DIRECTIONS FOR THIS TASK – Although the entries contain pictures, copy only their text, exactly as written.

Pictured people or hands with joints –

----------------------------------------

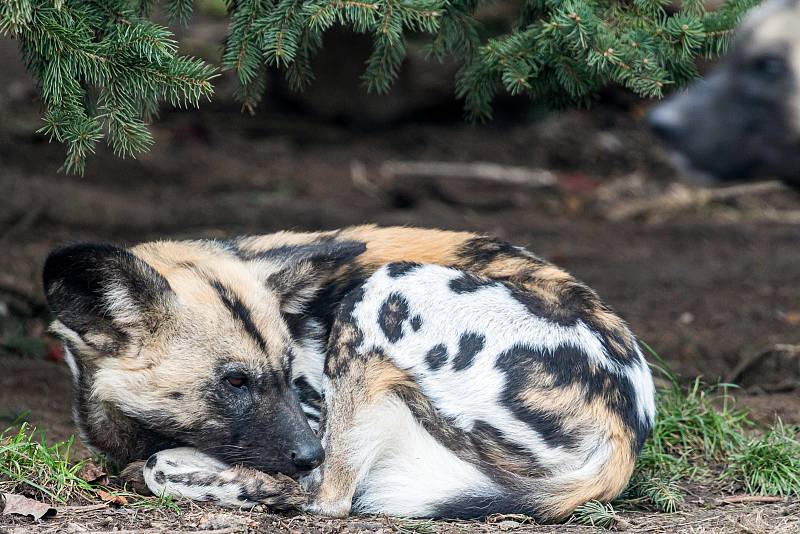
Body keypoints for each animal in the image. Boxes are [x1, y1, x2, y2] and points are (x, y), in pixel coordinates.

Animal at [45, 226, 656, 524]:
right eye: (235, 383)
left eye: (287, 372)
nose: (308, 453)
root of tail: (626, 424)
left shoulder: (315, 416)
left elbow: (159, 466)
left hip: (381, 295)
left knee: (333, 499)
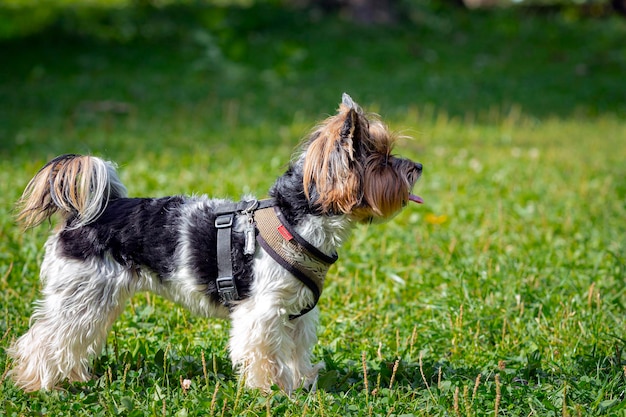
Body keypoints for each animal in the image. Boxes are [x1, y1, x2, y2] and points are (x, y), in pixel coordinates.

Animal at [7, 94, 422, 394]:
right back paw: (39, 385)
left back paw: (73, 378)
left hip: (94, 298)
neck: (296, 218)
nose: (417, 167)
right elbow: (264, 353)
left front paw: (299, 385)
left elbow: (295, 352)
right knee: (44, 338)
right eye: (382, 160)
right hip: (81, 294)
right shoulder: (262, 311)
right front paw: (269, 391)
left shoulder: (296, 313)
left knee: (74, 339)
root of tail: (84, 214)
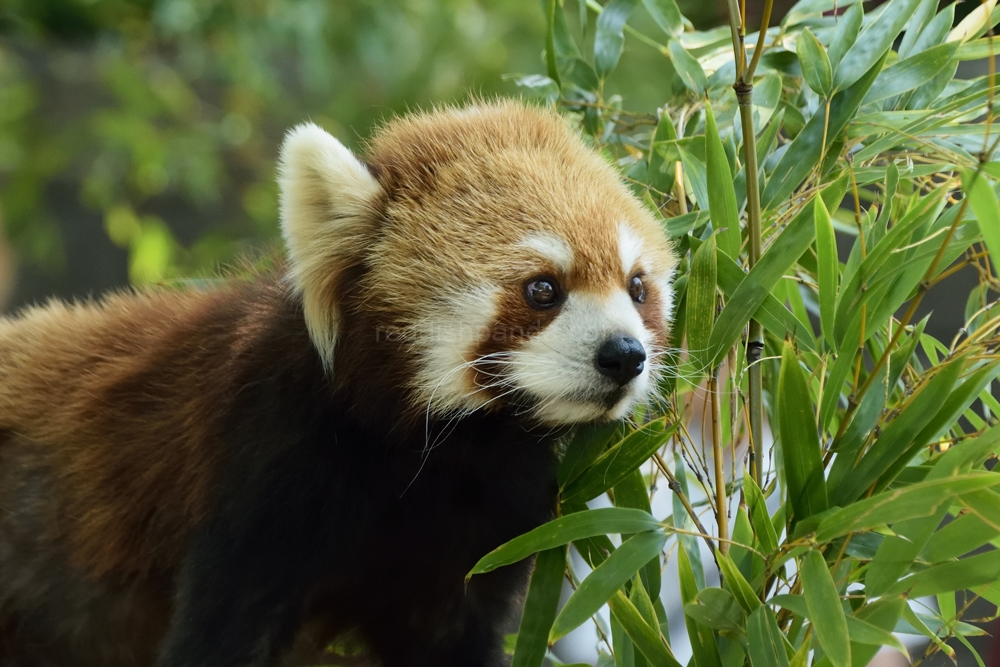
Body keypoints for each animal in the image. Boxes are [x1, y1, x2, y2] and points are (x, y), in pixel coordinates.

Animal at [0, 100, 680, 667]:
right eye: (543, 288)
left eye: (637, 286)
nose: (624, 355)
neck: (436, 453)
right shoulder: (264, 470)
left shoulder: (487, 524)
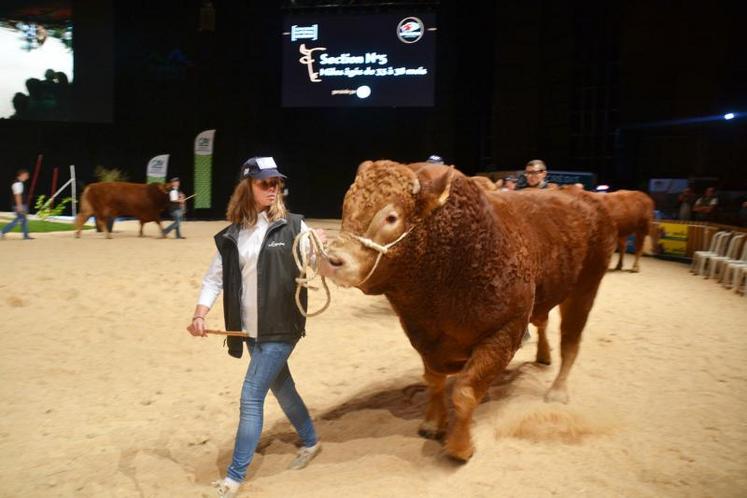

----------------------------------------

ANSWER BOX –
Body keypoints for each animal in the image. Boxes are [x1, y1, x2, y2] and points are (x, y), in pixel coordinates.

Animal at [45, 226, 656, 524]:
right eye: (235, 383)
left eye: (287, 372)
nose: (308, 453)
root of tail: (626, 424)
left shoulder: (315, 416)
left elbow: (159, 466)
left hip: (381, 295)
left knee: (333, 499)
Body keypoints for each animal in the image. Boxes are [x1, y1, x2, y2] and points are (x, y), in pixel coordinates.

Animal at [7, 94, 422, 394]:
right back paw: (39, 385)
left back paw: (73, 378)
left hip: (94, 298)
neck: (296, 218)
nose: (417, 167)
right elbow: (264, 353)
left front paw: (299, 385)
left elbow: (295, 352)
right knee: (44, 338)
right eye: (382, 160)
right hip: (81, 294)
right shoulder: (262, 311)
right front paw: (269, 391)
left shoulder: (296, 313)
left knee: (74, 339)
root of tail: (84, 214)
Body keypoints for each animal in the image. Boxes are [x1, y1, x2, y2] and points are (x, y), in pixel coordinates.

Animal at [0, 100, 680, 667]:
right eye: (543, 288)
left eye: (637, 286)
nose: (624, 355)
neck: (436, 453)
right shoulder: (264, 470)
left shoulder: (487, 524)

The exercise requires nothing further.